-- Given text follows --
Currently working on an idea like this, but its a history simulator for educational use - I find that LLMs respond rather well to being grounded in a specific time/setting in real world history, as opposed to being told to roleplay a fictional setting. The latent space of any fictional world is close enough to other fictional worlds that they will rapidly slide off into other similar-sounding settings. Whereas if you return them to a super-specific historical context each go-around ("The time is now 3:13 pm. It is August 3, 1348. You are currently simulating the functioning of a small vineyard in Normandy. The farmer, [NPC name], is looking for helpers in the fields") they will be able to pull from a pretty solid baseline of background knowledge and do a decent job with it.

Some fun things I've been experimenting with is 1) injecting primary sources from a given time and place into the LLMs contex to further ground it in "reality" and 2) asking the LLM to try to simulate the actual historical language of the era - i.e. a toggle button to switch to medieval French. Gemini flash lite, the only economical model for this sort of thing, is not great at this yet but in a year or so I think it will be a fascinating history and language learning tool.

Have been meaning to write this project up for HN but if anyone wants to try a very early version of it, it's here - you can modify the url to pick a specific year and region or just do the base url for a fully random spawn, i.e. here is Europe in 1348: https://historysimulator.vercel.app/1348/europe

ianbicking|4 months ago

I think a big part of it is not so much that they aren't capable of being a dungeon master, but they are constitutionally unfit due to their agreeability.

The biggest improvement there is to treat the game engine as the "user", and the player (and their input) is merely one among many things the game engine is managing. But then you also need a game engine that manages lots of the state programmatically, with formal transitions of that state. The LLM can manage the state transitions, but the actual state needs to be more formal.
-- Given text concluded --
-- Entries provided follows --
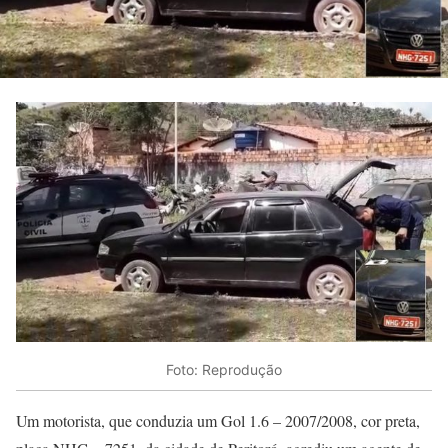
Foto: Reprodução
Um motorista, que conduzia um Gol 1.6 – 2007/2008, cor preta,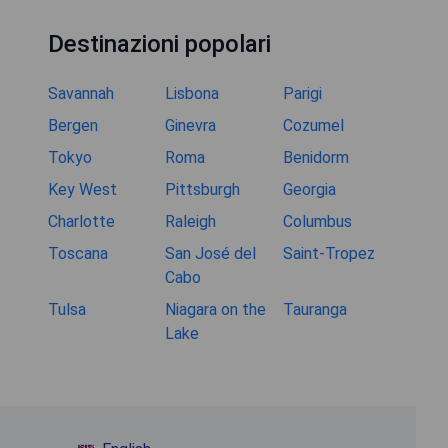
Destinazioni popolari
Savannah
Lisbona
Parigi
Bergen
Ginevra
Cozumel
Tokyo
Roma
Benidorm
Key West
Pittsburgh
Georgia
Charlotte
Raleigh
Columbus
Toscana
San José del
Saint-Tropez
Cabo
Tulsa
Niagara on the
Tauranga
Lake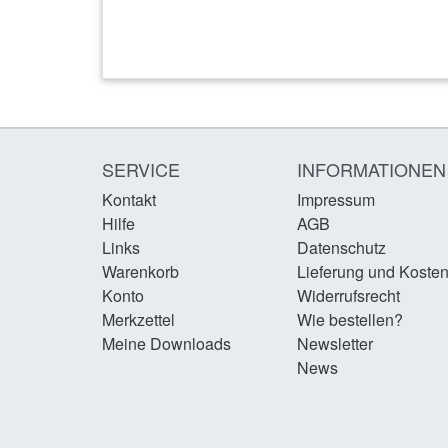
SERVICE
INFORMATIONEN
Kontakt
Impressum
Hilfe
AGB
Links
Datenschutz
Warenkorb
Lieferung und Koste
Konto
Widerrufsrecht
Merkzettel
Wie bestellen?
Meine Downloads
Newsletter
News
-- Entries provided concluded --
◆ Instructions:
1: From the comment thread, list each sentence of the sample prompt shown in parentheses.
2: Output the portion of the comment thread that opens with the words containing "I think a big" and closes with "be more formal.".
3: Say whether each statement agrees with the comment thread, giving yes or no and quoting the deciding words:
(a) The first commenter calls Gemini flash lite the only economical model for this kind of work.
(b) The first commenter finds that LLMs do better with fictional settings than with real-world history.
(c) ianbicking proposes treating the player as the "user".

◆ Solutions per task:
1:
- "The time is now 3:13 pm."
- "It is August 3, 1348."
- "You are currently simulating the functioning of a small vineyard in Normandy."
- "The farmer, [NPC name], is looking for helpers in the fields"

2:
I think a big part of it is not so much that they aren't capable of being a dungeon master, but they are constitutionally unfit due to their agreeability.

The biggest improvement there is to treat the game engine as the "user", and the player (and their input) is merely one among many things the game engine is managing. But then you also need a game engine that manages lots of the state programmatically, with formal transitions of that state. The LLM can manage the state transitions, but the actual state needs to be more formal.

3:
(a) Yes: "Gemini flash lite, the only economical model for this sort of thing"
(b) No: "I find that LLMs respond rather well to being grounded in a specific time/setting in real world history, as opposed to being told to roleplay a fictional setting."
(c) No: "The biggest improvement there is to treat the game engine as the "user", and the player (and their input) is merely one among many things the game engine is managing."